(Records drawn from a dataset)
.....
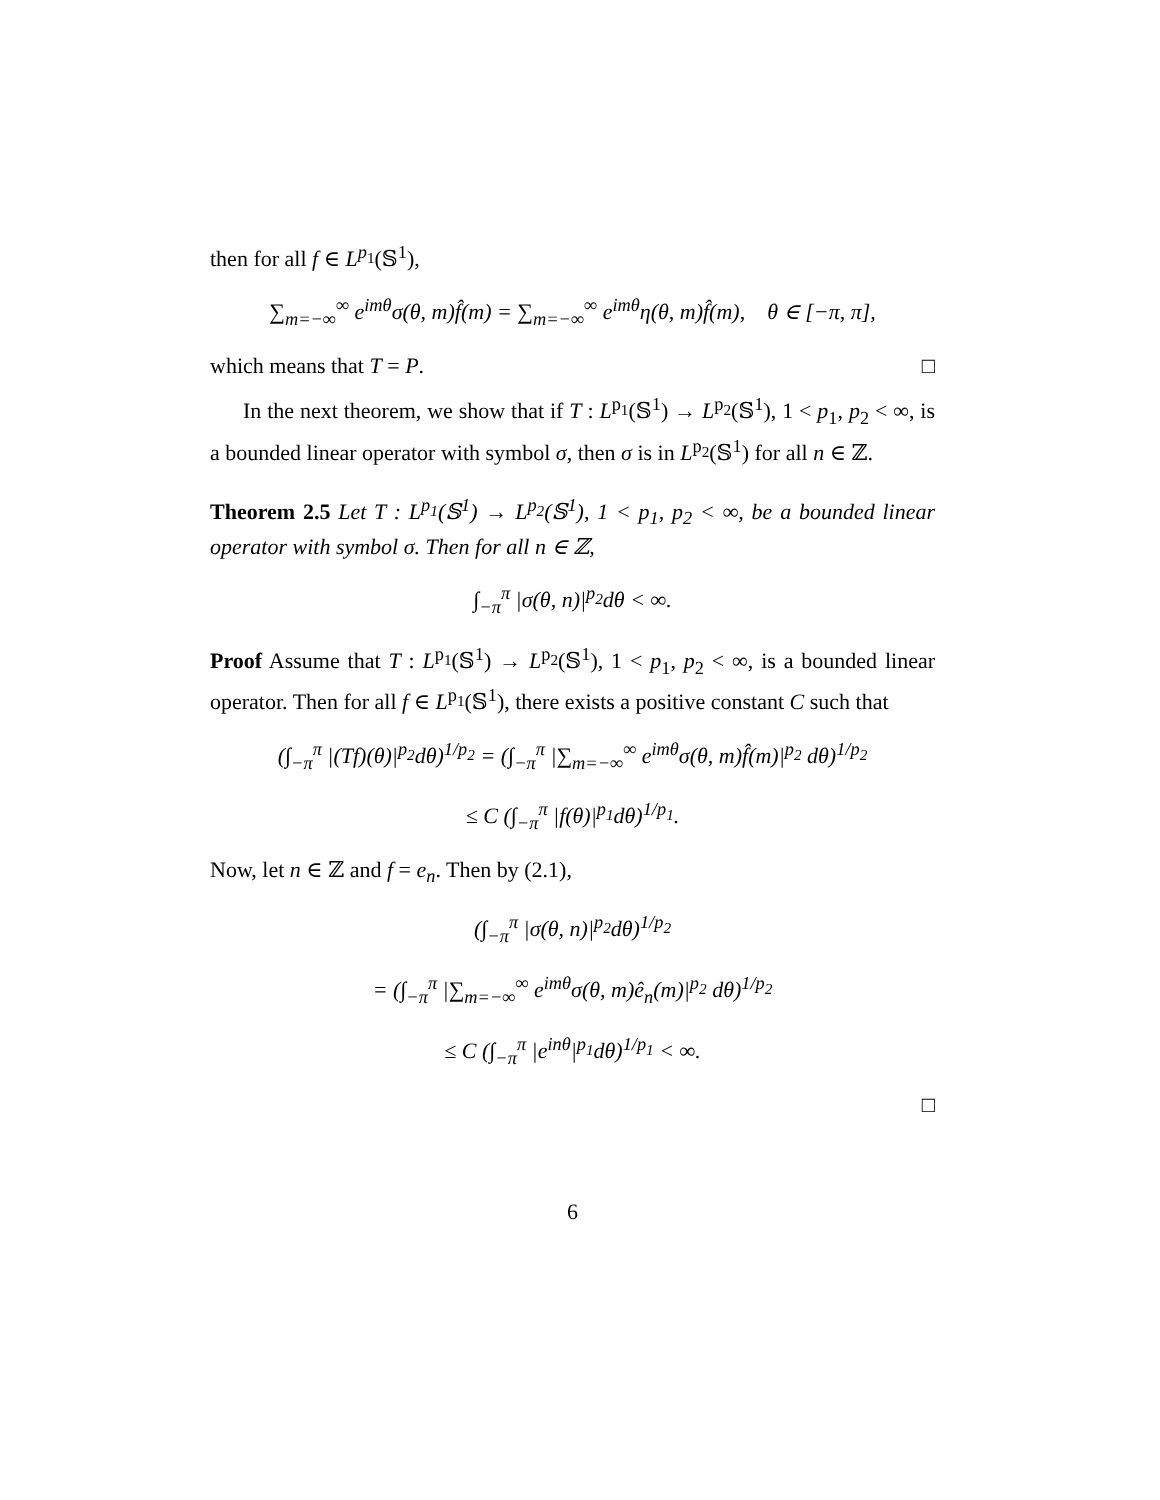then for all f ∈ L<sup>p<sub>1</sub></sup>(𝕊<sup>1</sup>),
∑<sub>m=−∞</sub><sup>∞</sup> e<sup>imθ</sup>σ(θ, m)f̂(m) = ∑<sub>m=−∞</sub><sup>∞</sup> e<sup>imθ</sup>η(θ, m)f̂(m), θ ∈ [−π, π],
which means that T = P. □
In the next theorem, we show that if T : L<sup>p<sub>1</sub></sup>(𝕊<sup>1</sup>) → L<sup>p<sub>2</sub></sup>(𝕊<sup>1</sup>), 1 < p<sub>1</sub>, p<sub>2</sub> < ∞, is a bounded linear operator with symbol σ, then σ is in L<sup>p<sub>2</sub></sup>(𝕊<sup>1</sup>) for all n ∈ ℤ.
Theorem 2.5 Let T : L<sup>p<sub>1</sub></sup>(𝕊<sup>1</sup>) → L<sup>p<sub>2</sub></sup>(𝕊<sup>1</sup>), 1 < p<sub>1</sub>, p<sub>2</sub> < ∞, be a bounded linear operator with symbol σ. Then for all n ∈ ℤ,
∫<sub>−π</sub><sup>π</sup> |σ(θ, n)|<sup>p<sub>2</sub></sup>dθ < ∞.
Proof Assume that T : L<sup>p<sub>1</sub></sup>(𝕊<sup>1</sup>) → L<sup>p<sub>2</sub></sup>(𝕊<sup>1</sup>), 1 < p<sub>1</sub>, p<sub>2</sub> < ∞, is a bounded linear operator. Then for all f ∈ L<sup>p<sub>1</sub></sup>(𝕊<sup>1</sup>), there exists a positive constant C such that
(∫<sub>−π</sub><sup>π</sup> |(Tf)(θ)|<sup>p<sub>2</sub></sup>dθ)<sup>1/p<sub>2</sub></sup> = (∫<sub>−π</sub><sup>π</sup> |∑<sub>m=−∞</sub><sup>∞</sup> e<sup>imθ</sup>σ(θ, m)f̂(m)|<sup>p<sub>2</sub></sup> dθ)<sup>1/p<sub>2</sub></sup>
≤ C (∫<sub>−π</sub><sup>π</sup> |f(θ)|<sup>p<sub>1</sub></sup>dθ)<sup>1/p<sub>1</sub></sup>.
Now, let n ∈ ℤ and f = e<sub>n</sub>. Then by (2.1),
(∫<sub>−π</sub><sup>π</sup> |σ(θ, n)|<sup>p<sub>2</sub></sup>dθ)<sup>1/p<sub>2</sub></sup>
= (∫<sub>−π</sub><sup>π</sup> |∑<sub>m=−∞</sub><sup>∞</sup> e<sup>imθ</sup>σ(θ, m)ê<sub>n</sub>(m)|<sup>p<sub>2</sub></sup> dθ)<sup>1/p<sub>2</sub></sup>
≤ C (∫<sub>−π</sub><sup>π</sup> |e<sup>inθ</sup>|<sup>p<sub>1</sub></sup>dθ)<sup>1/p<sub>1</sub></sup> < ∞.
□
6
.....
> [PROBLEM REQUIREMENTS] Write out the lines of the entries above exactly, beginning with the first and ending with the line that contains "which means that T = P. □". No picture goes in.

> [RESPONSE TO THE TASK]
then for all f ∈ L<sup>p<sub>1</sub></sup>(𝕊<sup>1</sup>),
∑<sub>m=−∞</sub><sup>∞</sup> e<sup>imθ</sup>σ(θ, m)f̂(m) = ∑<sub>m=−∞</sub><sup>∞</sup> e<sup>imθ</sup>η(θ, m)f̂(m), θ ∈ [−π, π],
which means that T = P. □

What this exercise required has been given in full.